> Tarefa solicitada:
Pode copiar fielmente, do texto sobre as Frenéticas, a passagem que começa nas palavras "Havia uma enorme" e termina depois de "atendimento das mesas."?

> Trecho do documento:
┄┄┄┄┄┄

Ao ouvir a música mais popular das Frenéticas, “Abra suas asas”, o corpo responde imediatamente, os braços são elevados, a mente voa, um filme passa em nossas mentes, um sorriso largo se abre em nossos rostos, uma sensação de juventude toma conta de nós….quantas lembranças.

Seja lá onde estivermos, vira uma festa. Hoje em dia, é parte integrante do final de festa de casamentos, aniversários, confraternizações.

Mas como foi a trajetória dessas intrépidas guerreiras que até hoje tanto nos encanta e nos alegra? Nelson Motta, produtor musical, em agosto de 1976, inaugurou, no Rio de Janeiro, a discoteca Frenetic Dancing Days, tornando-se rapidamente a febre da noite carioca.

Havia uma enorme pista e poças mesas, as quais eram servidas por garçonetes vestidas de malhas colantes, saltos altos e maquiagem carregada. Elas faziam o atendimento das mesas, mas num dado momento, paravam tudo, subiam ao palco e cantavam de três a quatro músicas, depois desciam e voltavam ao atendimento das mesas.

┄┄┄┄┄┄

> Extrato de dados:

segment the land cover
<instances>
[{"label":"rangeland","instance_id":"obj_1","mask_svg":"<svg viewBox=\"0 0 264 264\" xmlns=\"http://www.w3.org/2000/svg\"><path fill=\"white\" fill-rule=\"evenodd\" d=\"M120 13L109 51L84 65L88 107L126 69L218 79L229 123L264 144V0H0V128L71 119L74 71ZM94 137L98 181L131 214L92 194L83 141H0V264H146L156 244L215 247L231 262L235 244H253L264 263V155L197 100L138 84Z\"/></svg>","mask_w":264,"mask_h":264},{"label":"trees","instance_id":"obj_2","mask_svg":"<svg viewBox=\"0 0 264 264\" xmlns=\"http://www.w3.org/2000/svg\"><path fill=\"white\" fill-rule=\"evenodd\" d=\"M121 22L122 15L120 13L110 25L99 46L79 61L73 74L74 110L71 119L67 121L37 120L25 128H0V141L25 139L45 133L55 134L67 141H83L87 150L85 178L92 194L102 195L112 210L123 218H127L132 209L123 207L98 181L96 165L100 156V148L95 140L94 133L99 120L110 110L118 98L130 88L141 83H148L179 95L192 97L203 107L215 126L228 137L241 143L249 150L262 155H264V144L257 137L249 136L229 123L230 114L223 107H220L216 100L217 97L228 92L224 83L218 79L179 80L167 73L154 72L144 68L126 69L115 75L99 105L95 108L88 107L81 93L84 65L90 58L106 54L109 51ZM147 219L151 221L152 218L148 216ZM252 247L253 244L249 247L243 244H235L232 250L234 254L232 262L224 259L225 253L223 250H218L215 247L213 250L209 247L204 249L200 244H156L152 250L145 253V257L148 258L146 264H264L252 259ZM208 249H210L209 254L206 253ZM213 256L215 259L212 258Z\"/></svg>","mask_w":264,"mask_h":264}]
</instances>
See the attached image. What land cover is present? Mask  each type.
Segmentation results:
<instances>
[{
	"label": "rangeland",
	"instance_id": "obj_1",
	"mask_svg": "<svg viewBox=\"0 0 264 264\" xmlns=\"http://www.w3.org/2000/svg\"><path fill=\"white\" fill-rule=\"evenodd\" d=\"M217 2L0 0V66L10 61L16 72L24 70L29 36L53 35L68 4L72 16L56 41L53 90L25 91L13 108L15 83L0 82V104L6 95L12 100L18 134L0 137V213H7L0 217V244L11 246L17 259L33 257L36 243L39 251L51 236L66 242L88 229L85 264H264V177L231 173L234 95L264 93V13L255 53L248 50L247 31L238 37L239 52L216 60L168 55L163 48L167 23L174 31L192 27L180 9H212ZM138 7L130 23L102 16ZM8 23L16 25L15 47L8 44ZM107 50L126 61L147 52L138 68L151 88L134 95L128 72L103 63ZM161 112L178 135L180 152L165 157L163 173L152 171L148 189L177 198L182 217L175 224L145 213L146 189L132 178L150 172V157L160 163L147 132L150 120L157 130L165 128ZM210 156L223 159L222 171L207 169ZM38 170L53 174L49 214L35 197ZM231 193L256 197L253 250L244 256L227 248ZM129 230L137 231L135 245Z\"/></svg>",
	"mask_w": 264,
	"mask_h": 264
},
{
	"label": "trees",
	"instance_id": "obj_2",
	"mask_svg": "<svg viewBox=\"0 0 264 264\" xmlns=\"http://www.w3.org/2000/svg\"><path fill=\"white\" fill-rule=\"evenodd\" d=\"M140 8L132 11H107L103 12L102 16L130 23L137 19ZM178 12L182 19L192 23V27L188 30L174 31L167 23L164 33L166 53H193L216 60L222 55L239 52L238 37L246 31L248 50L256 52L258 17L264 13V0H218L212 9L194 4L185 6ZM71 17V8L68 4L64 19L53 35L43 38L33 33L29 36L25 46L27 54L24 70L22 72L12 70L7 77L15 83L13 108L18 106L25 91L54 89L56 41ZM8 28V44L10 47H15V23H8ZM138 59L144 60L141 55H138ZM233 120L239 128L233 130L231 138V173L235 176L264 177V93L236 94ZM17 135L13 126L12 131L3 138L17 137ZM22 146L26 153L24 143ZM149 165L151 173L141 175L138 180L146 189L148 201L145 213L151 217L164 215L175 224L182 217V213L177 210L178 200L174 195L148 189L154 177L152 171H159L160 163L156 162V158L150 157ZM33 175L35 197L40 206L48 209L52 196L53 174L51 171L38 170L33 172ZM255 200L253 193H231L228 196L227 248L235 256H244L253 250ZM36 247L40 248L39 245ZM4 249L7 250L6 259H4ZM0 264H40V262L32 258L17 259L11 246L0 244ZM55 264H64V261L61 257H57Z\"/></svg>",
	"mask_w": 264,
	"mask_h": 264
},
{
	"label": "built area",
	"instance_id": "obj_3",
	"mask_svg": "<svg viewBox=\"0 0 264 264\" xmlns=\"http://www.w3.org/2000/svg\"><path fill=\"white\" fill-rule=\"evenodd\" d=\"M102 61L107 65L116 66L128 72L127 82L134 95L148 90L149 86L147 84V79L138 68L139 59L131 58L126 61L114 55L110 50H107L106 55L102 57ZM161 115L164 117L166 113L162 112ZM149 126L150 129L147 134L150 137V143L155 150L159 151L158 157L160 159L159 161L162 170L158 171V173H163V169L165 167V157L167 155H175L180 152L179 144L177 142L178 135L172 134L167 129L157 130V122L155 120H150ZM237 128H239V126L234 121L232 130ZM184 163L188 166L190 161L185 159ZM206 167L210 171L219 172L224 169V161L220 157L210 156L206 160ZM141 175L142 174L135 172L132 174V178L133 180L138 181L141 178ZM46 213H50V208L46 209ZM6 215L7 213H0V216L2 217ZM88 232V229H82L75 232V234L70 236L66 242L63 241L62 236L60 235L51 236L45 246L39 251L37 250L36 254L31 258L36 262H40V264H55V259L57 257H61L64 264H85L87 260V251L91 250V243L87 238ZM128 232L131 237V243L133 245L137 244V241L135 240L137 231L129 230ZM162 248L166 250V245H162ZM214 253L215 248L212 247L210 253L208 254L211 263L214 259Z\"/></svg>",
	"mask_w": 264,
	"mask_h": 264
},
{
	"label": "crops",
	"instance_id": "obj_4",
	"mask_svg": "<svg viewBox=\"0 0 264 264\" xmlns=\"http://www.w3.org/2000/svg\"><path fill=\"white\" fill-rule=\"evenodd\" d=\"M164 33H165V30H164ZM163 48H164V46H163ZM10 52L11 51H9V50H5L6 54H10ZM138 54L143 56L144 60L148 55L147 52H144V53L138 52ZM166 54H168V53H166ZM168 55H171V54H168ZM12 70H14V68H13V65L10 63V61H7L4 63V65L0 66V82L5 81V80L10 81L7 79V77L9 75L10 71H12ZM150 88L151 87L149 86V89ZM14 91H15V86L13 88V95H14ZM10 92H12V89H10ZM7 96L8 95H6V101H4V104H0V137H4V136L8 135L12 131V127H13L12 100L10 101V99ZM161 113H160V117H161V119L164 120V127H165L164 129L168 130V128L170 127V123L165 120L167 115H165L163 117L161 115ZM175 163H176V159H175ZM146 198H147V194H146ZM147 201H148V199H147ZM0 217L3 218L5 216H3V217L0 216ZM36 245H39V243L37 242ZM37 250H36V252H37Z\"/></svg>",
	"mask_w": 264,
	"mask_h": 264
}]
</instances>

┄┄┄┄┄┄

> Resposta:
Havia uma enorme pista e poças mesas, as quais eram servidas por garçonetes vestidas de malhas colantes, saltos altos e maquiagem carregada. Elas faziam o atendimento das mesas, mas num dado momento, paravam tudo, subiam ao palco e cantavam de três a quatro músicas, depois desciam e voltavam ao atendimento das mesas.